Connecting People with Nature
Northeast Region

James River Ecology School students will “Get Their Feet Wet”

James River Ecology School students hard at work. Photo courtesy of Sandra Marr
James River Ecology School students hard at work. Photo courtesy of Sandra Marr

The U.S. Fish and Wildlife Service (Service) and the James River Association recently began their “Wet Feet” campaign to build a youth ecology school at Presquile National Wildlife Refuge in Virginia. The school is being funded by donations from private foundations and individuals as well as a $125,000 challenge grant from the Mary Morton Parsons Foundation. At the James River Ecology School, students will have a fun and unique opportunity to learn about the James River and “get their feet wet.”

The James River Ecology School will be located on Presquile Island, a 1329-acre uninhabited island on the James River. An existing ranger house on the island is being renovated to include a meeting room, staff quarters kitchen and dining hall, and bunkhouse for up to 30 people. A wetland walkway, classroom pavilion and canoe launch are also being constructed to provide students with outdoor spaces to learn. Construction of the school will be finished in the spring of 2011 and will begin hosting students in the fall.

On the island, students will take part in a fun and interactive curriculum that will be taught to the Virginia Standards of Learning. A full-time ecology school leader will teach classes and field trips assisted by an educator/boat captain and an intern.

During the course of their three day- two night stay on the island, students will go on many outdoor excursions to learn hands-on about the ecology of the James River. Groups will have at least two boat trips on the river as well as a canoe trip up a tidal creek in a swamp. They will also go on several walking and wading expeditions around the island. 

On a typical day, students might go on an early morning bird walk, have breakfast and split into two smaller groups. Each group will have two sets of active, outdoor lessons in the morning and two more after lunch. These activities will include water quality testing, canoe paddling, biodiversity assessments and species counts. There will be an evening program every night after dinner including a campfire talk about history and culture around the James River.

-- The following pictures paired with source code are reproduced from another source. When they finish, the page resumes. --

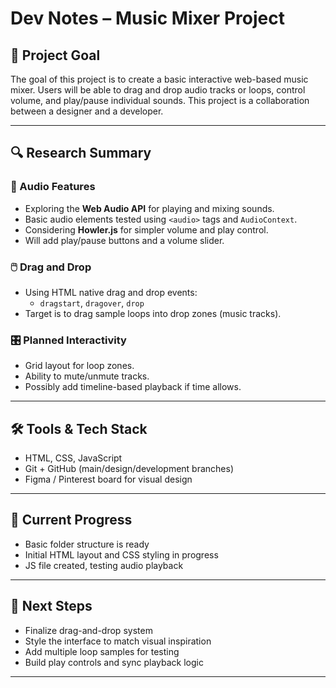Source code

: # Dev Notes – Music Mixer Project

## 🎯 Project Goal
The goal of this project is to create a basic interactive web-based music mixer. Users will be able to drag and drop audio tracks or loops, control volume, and play/pause individual sounds. This project is a collaboration between a designer and a developer.

---

## 🔍 Research Summary

### 🧩 Audio Features
- Exploring the **Web Audio API** for playing and mixing sounds.
- Basic audio elements tested using `<audio>` tags and `AudioContext`.
- Considering **Howler.js** for simpler volume and play control.
- Will add play/pause buttons and a volume slider.

### 🖱️ Drag and Drop
- Using HTML native drag and drop events:
  - `dragstart`, `dragover`, `drop`
- Target is to drag sample loops into drop zones (music tracks).

### 🎛️ Planned Interactivity
- Grid layout for loop zones.
- Ability to mute/unmute tracks.
- Possibly add timeline-based playback if time allows.

---

## 🛠️ Tools & Tech Stack
- HTML, CSS, JavaScript
- Git + GitHub (main/design/development branches)
- Figma / Pinterest board for visual design

---

## 🚧 Current Progress
- Basic folder structure is ready
- Initial HTML layout and CSS styling in progress
- JS file created, testing audio playback

---

## 📌 Next Steps
- Finalize drag-and-drop system
- Style the interface to match visual inspiration
- Add multiple loop samples for testing
- Build play controls and sync playback logic

---

 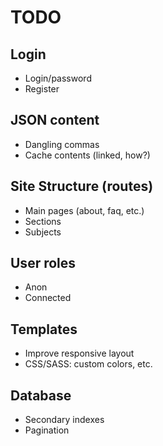 # TODO

## Login
* Login/password
* Register

## JSON content
* Dangling commas
* Cache contents (linked, how?)

## Site Structure (routes)
* Main pages (about, faq, etc.)
* Sections
* Subjects

## User roles
* Anon
* Connected

## Templates
* Improve responsive layout
* CSS/SASS: custom colors, etc.

## Database
* Secondary indexes
* Pagination
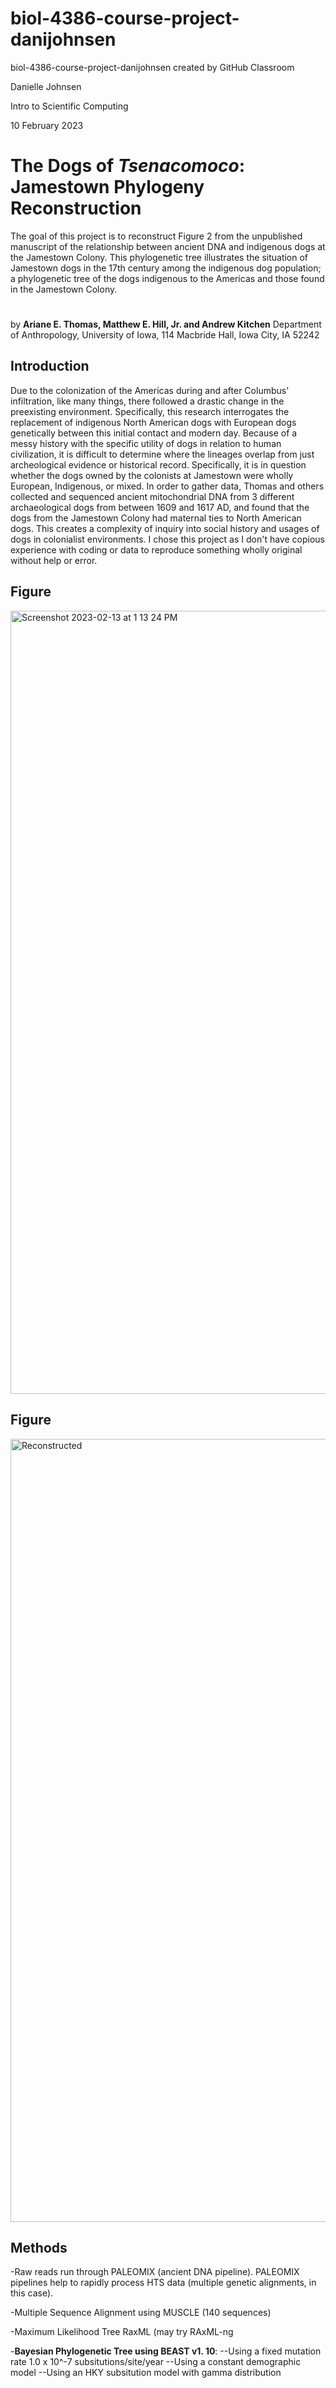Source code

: # biol-4386-course-project-danijohnsen
biol-4386-course-project-danijohnsen created by GitHub Classroom


Danielle Johnsen

Intro to Scientific Computing

10 February 2023

# The Dogs of _Tsenacomoco_: Jamestown Phylogeny Reconstruction


The goal of this project is to reconstruct Figure 2 from the unpublished manuscript of the relationship between ancient DNA and indigenous dogs at the Jamestown Colony. This phylogenetic tree illustrates the situation of Jamestown dogs in the 17th century among the indigenous dog population; a phylogenetic tree of the dogs indigenous to the Americas and those found in the Jamestown Colony.


# 

by **Ariane E. Thomas, Matthew E. Hill, Jr. and Andrew Kitchen** Department of Anthropology, University of Iowa, 114 Macbride Hall, Iowa City, IA 52242

## Introduction
Due to the colonization of the Americas during and after Columbus' infiltration, like many things, there followed a drastic change in the preexisting environment. Specifically, this research interrogates the replacement of indigenous North American dogs with European dogs genetically between this initial contact and modern day. Because of a messy history with the specific utility of dogs in relation to human civilization, it is difficult to determine where the lineages overlap from just archeological evidence or historical record. Specifically, it is in question whether the dogs owned by the colonists at Jamestown were wholly European, Indigenous, or mixed. In order to gather data, Thomas and others collected and sequenced ancient mitochondrial DNA from 3 different archaeological dogs from between 1609 and 1617 AD, and found that the dogs from the Jamestown Colony had maternal ties to North American dogs. This creates a complexity of inquiry into social history and usages of dogs in colonialist environments. I chose this project as I don't have copious experience with coding or data to reproduce something wholly original without help or error.

## Figure
<img width="1253" alt="Screenshot 2023-02-13 at 1 13 24 PM" src="https://user-images.githubusercontent.com/124938981/218552120-6f217be1-d7a7-4cca-ac35-b54a09f4ac05.png"> 

## Figure
<img width="1253" alt="Reconstructed" src="https://user-images.githubusercontent.com/new_tree.png](https://github.com/Intro-Sci-Comp-UIowa/biol-4386-course-project-danijohnsen/blob/main/new_tree.png">




## Methods
-Raw reads run through PALEOMIX (ancient DNA pipeline). PALEOMIX pipelines help to rapidly process HTS data (multiple genetic alignments, in this case).

-Multiple Sequence Alignment using MUSCLE (140 sequences)

-Maximum Likelihood Tree RaxML (may try RAxML-ng 

-**Bayesian Phylogenetic Tree using BEAST v1. 10**:
--Using a fixed mutation rate 1.0 x 10^-7 subsitutions/site/year
--Using a constant demographic model
--Using an HKY subsitution model with gamma distribution
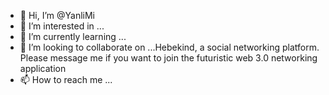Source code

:- 👋 Hi, I’m @YanliMi
- 👀 I’m interested in ...
- 🌱 I’m currently learning ...
- 💞️ I’m looking to collaborate on ...Hebekind, a social networking platform. Please message me if you want to join the futuristic web 3.0 networking application 
- 📫 How to reach me ...

<!---
YanliMi/YanliMi is a ✨ special ✨ repository because its `README.md` (this file) appears on your GitHub profile.
You can click the Preview link to take a look at your changes.
--->
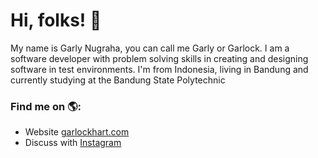 # Hi, folks! 👋


My name is Garly Nugraha, you can call me Garly or Garlock. I am a software developer with problem solving skills in creating and designing software in test environments. I'm from Indonesia, living in Bandung and currently studying at the Bandung State Polytechnic


### Find me on 🌎:
- Website <a href="https://www.garlynugraha.com">garlockhart.com</a>
- Discuss with <a href="https://instagram.com/garlockhart">Instagram</a>

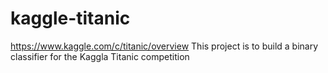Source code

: # kaggle-titanic
https://www.kaggle.com/c/titanic/overview
This project is to build a binary classifier for the Kaggla Titanic competition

The Service will play an integral role in the future of the James River Ecology School. The James River Association and the Service have a memorandum of understanding between them stating that they will collaborate with each other on all aspects of the school. The Service will review the curriculum, assist with field trips, allow the use of its land and facilities, provide special-use permits for activities and promote the program. The two organizations will meet annually to go over the memorandum and coordinate their efforts.

Students of the James River Ecology School will gain more knowledge and awareness of their environment as well as develop an increased sense of self-confidence in outdoor settings. Hopefully, when they return home, they will become environmental leaders in their own schools. The main goal of the ecology school goes hand in hand with the Service’s priority to connect people with nature and promote environmental stewardship for the future. Together, the James River Association and the Service have made this mission possible with their “Wet Feet” campaign.